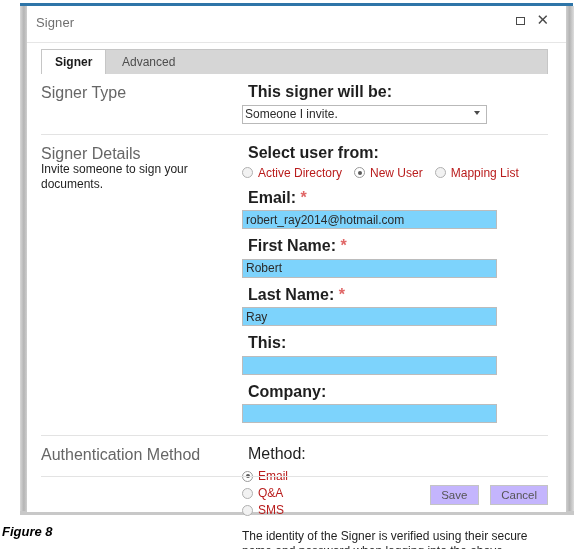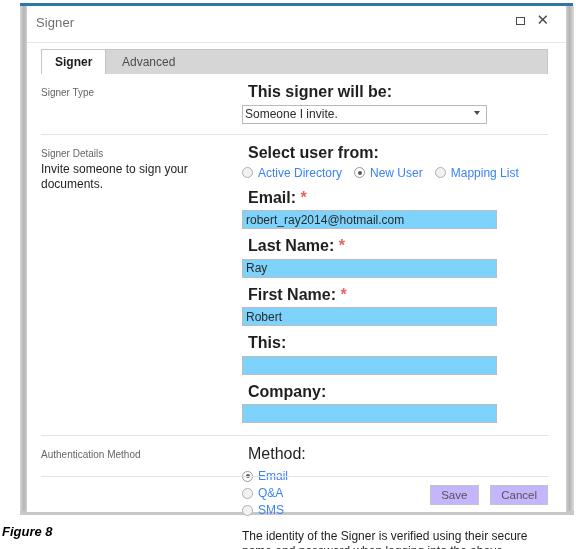"Signer Type" .lbl-muted { font-size: 10px -> 16px }
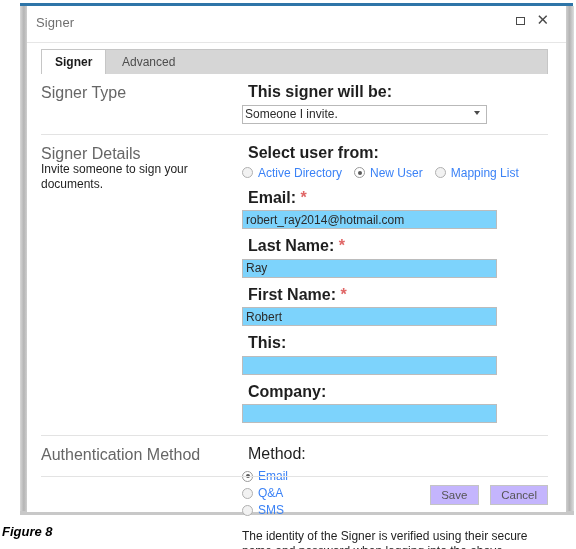"Active Directory" .radio-lbl { color: #3b82f6 -> #b91c1c }
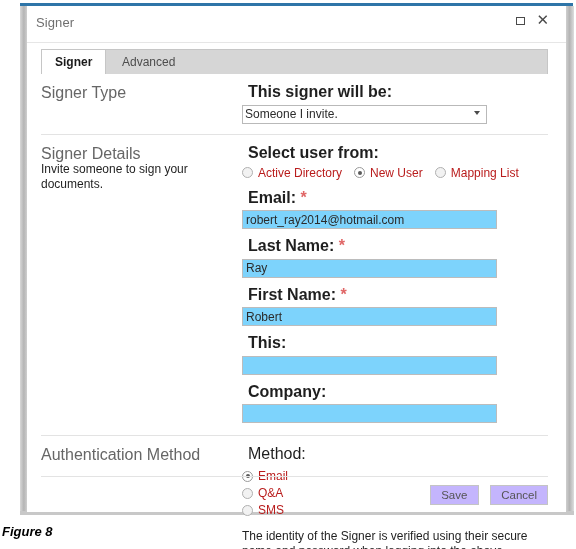"Last Name: *" div.field { order: before "First Name: *" -> after "First Name: *" }
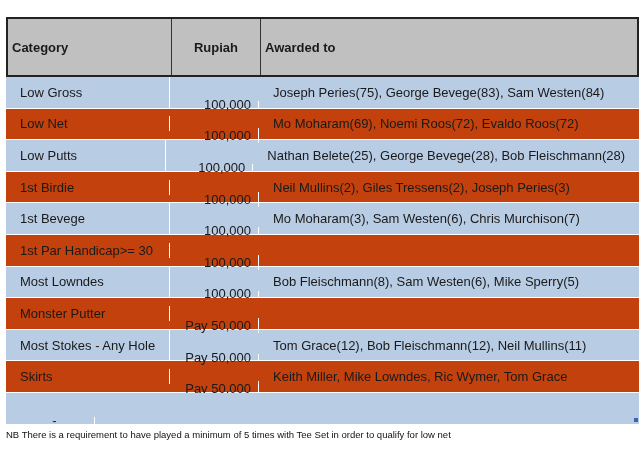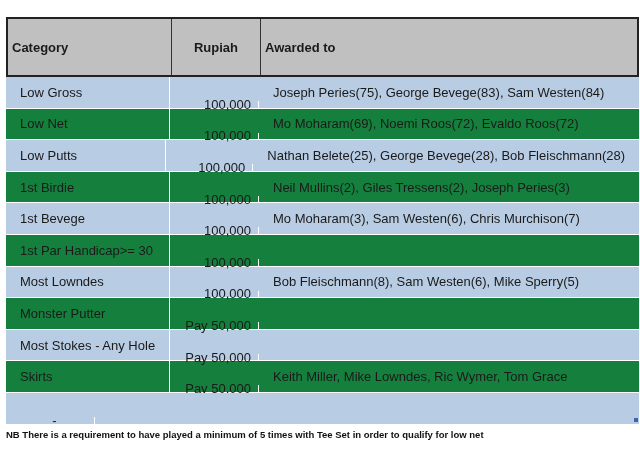"Low Net" .row.even { align-items: none -> center; background: #15803d -> #c2410c }
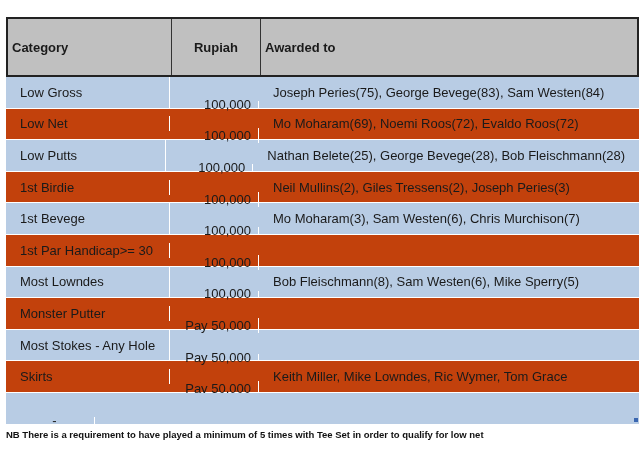"Tom Grace(12), Bob Fleischmann(12), Neil" div.c { html: none -> <div>Tom Grace(12), Bob Fleischmann(12), Neil Mullins(11)</div> }
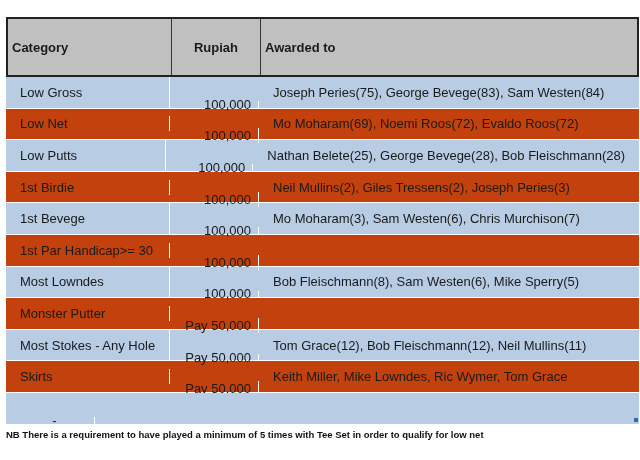"NB There is a requirement" .note { font-weight: bold -> normal }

=-=-=-=-=

(Problem to work on): What the answer needs is every line from the one containing "html: none ->" through the final line of the data above, copied exactly, without pictures.

(Completed task):
"Tom Grace(12), Bob Fleischmann(12), Neil" div.c { html: none -> <div>Tom Grace(12), Bob Fleischmann(12), Neil Mullins(11)</div> }
"NB There is a requirement" .note { font-weight: bold -> normal }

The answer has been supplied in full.